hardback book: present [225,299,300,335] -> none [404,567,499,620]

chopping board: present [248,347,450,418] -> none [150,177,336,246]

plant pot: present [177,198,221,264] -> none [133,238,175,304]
==
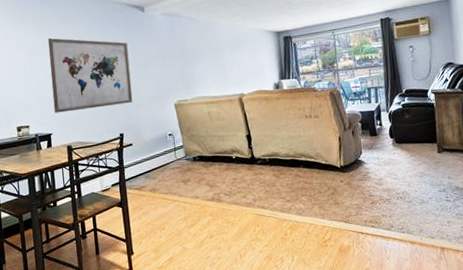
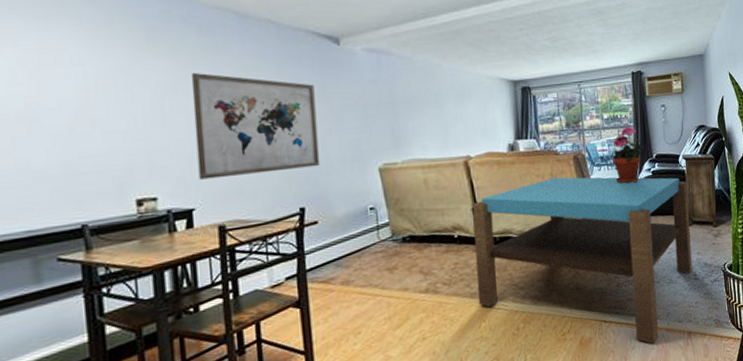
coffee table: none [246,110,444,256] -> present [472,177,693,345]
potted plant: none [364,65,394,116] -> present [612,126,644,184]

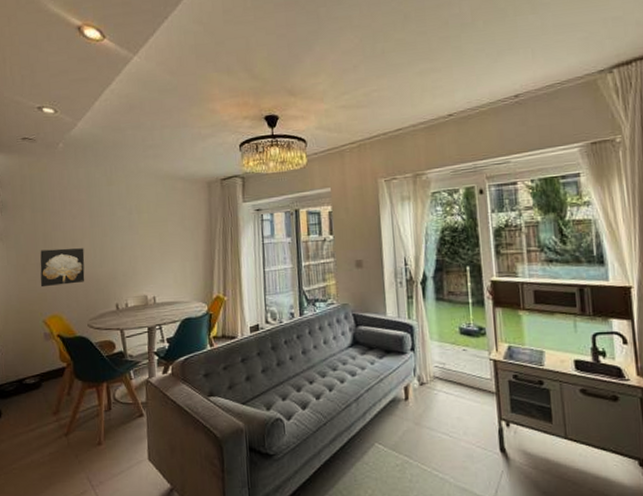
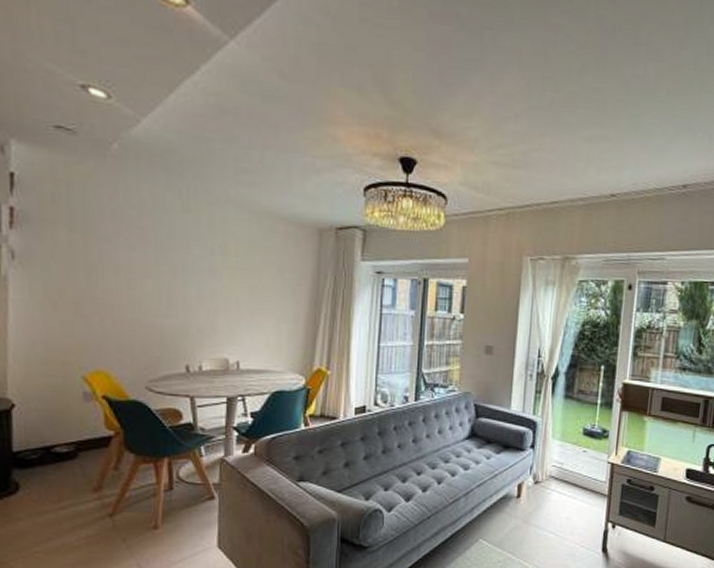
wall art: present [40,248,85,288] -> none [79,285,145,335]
---
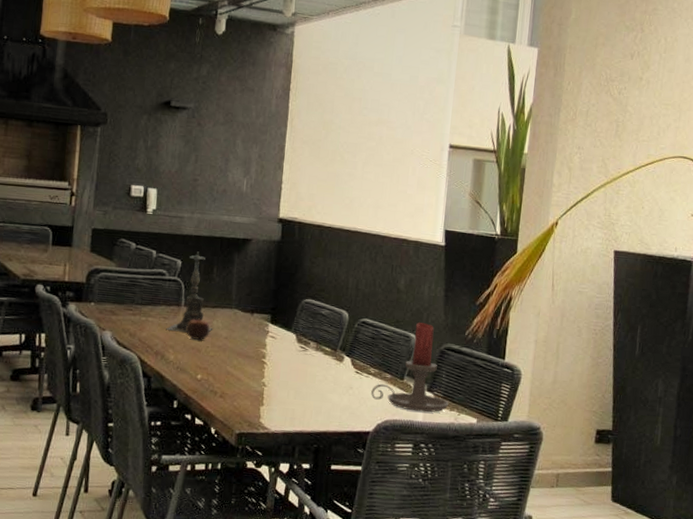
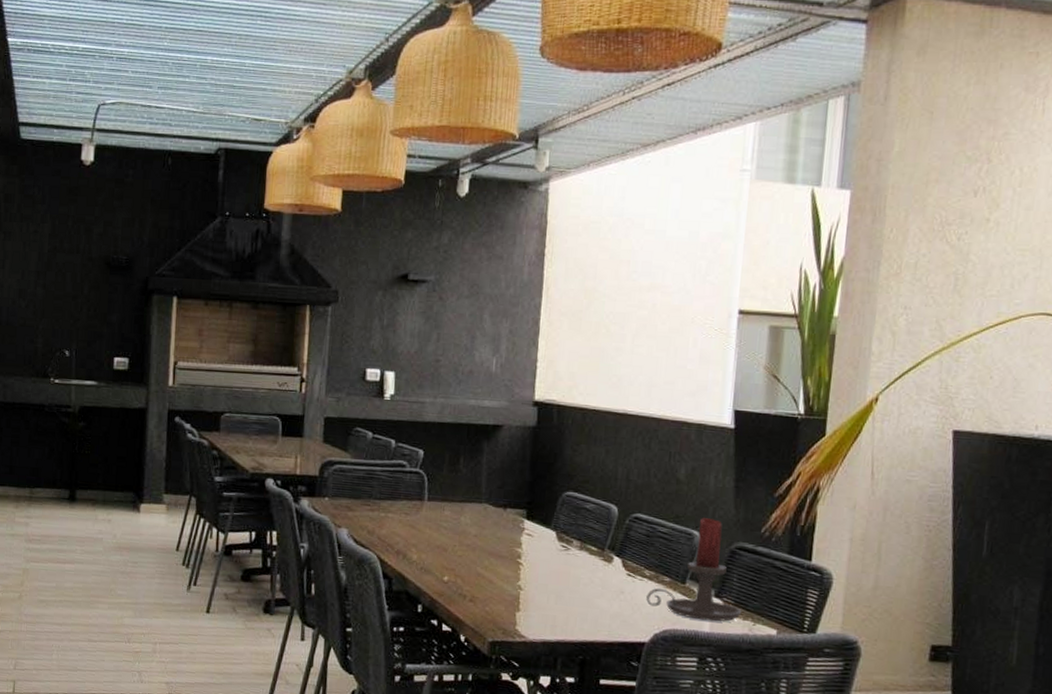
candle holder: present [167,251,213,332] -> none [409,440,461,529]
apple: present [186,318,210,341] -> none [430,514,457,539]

> EXERCISE
Search the listing above for the lines with "candle holder: present" and "apple: present [186,318,210,341]", then output those lines and all lines between them exactly.

> WRITTEN REPLY
candle holder: present [167,251,213,332] -> none [409,440,461,529]
apple: present [186,318,210,341] -> none [430,514,457,539]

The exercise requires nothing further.